If a line in the records contains the string "Councilman", show that line.

____ Task inputs

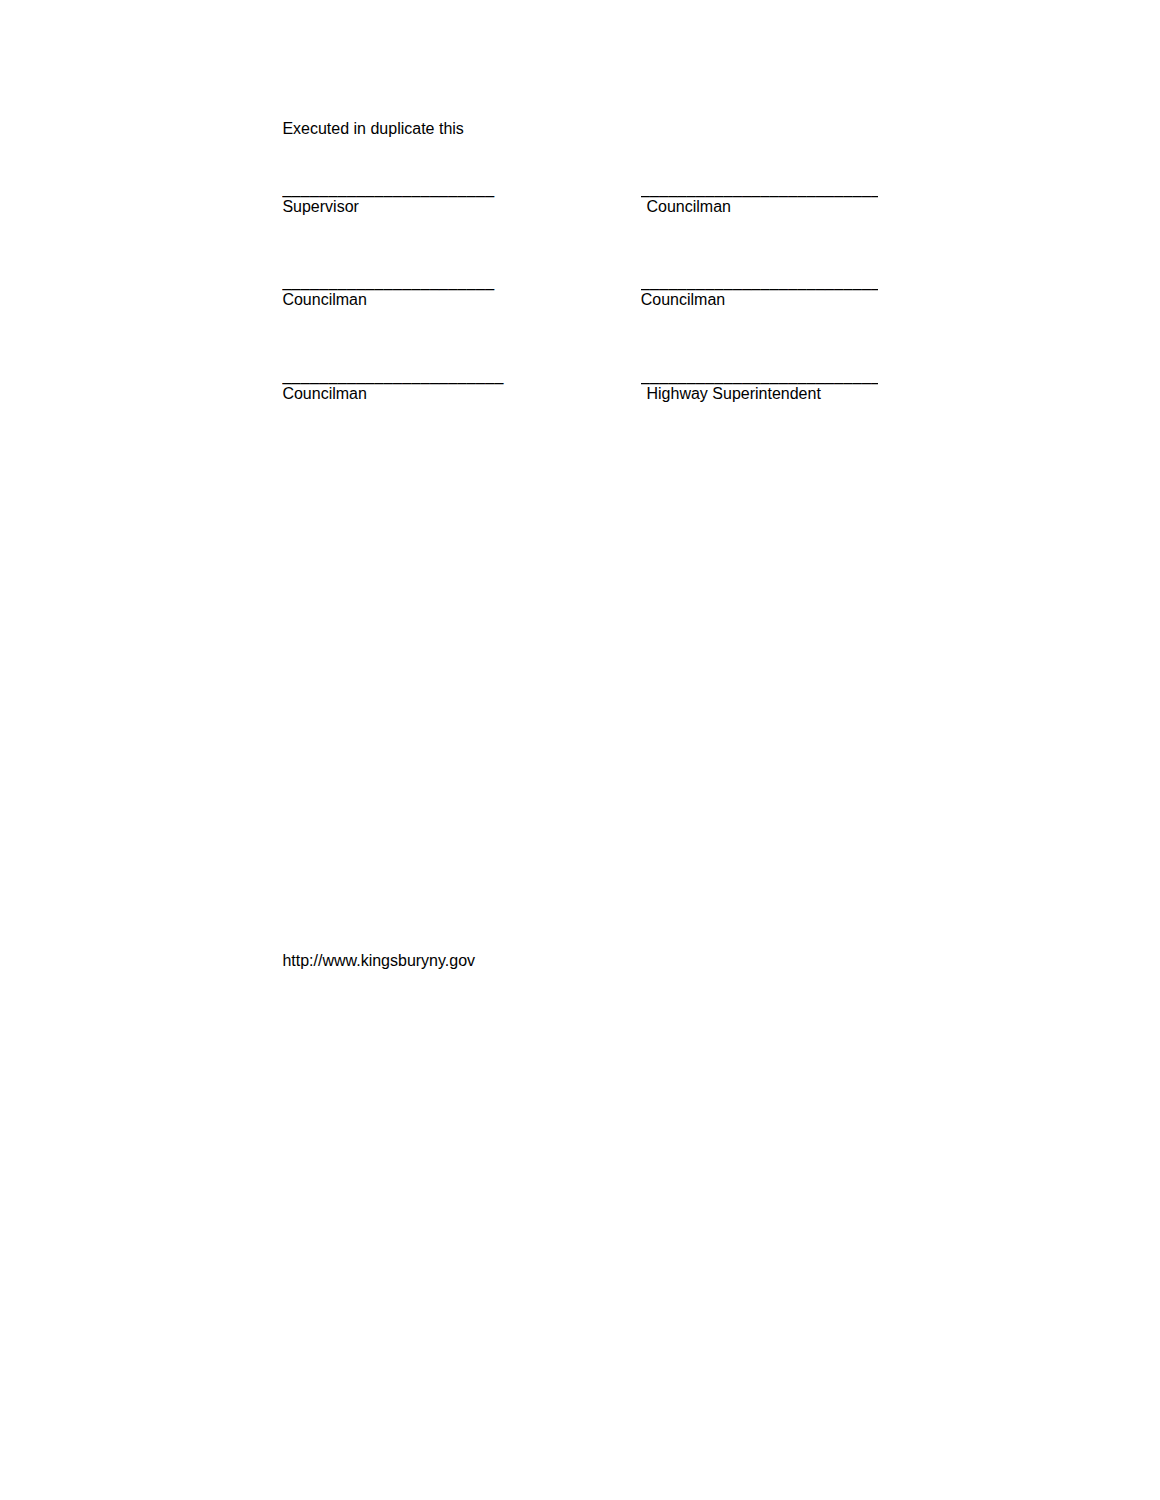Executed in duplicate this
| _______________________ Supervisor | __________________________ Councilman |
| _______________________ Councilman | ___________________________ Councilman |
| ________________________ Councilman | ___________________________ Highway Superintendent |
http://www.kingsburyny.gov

________

● Answer box:
| _______________________ Supervisor | __________________________ Councilman |
| _______________________ Councilman | ___________________________ Councilman |
| ________________________ Councilman | ___________________________ Highway Superintendent |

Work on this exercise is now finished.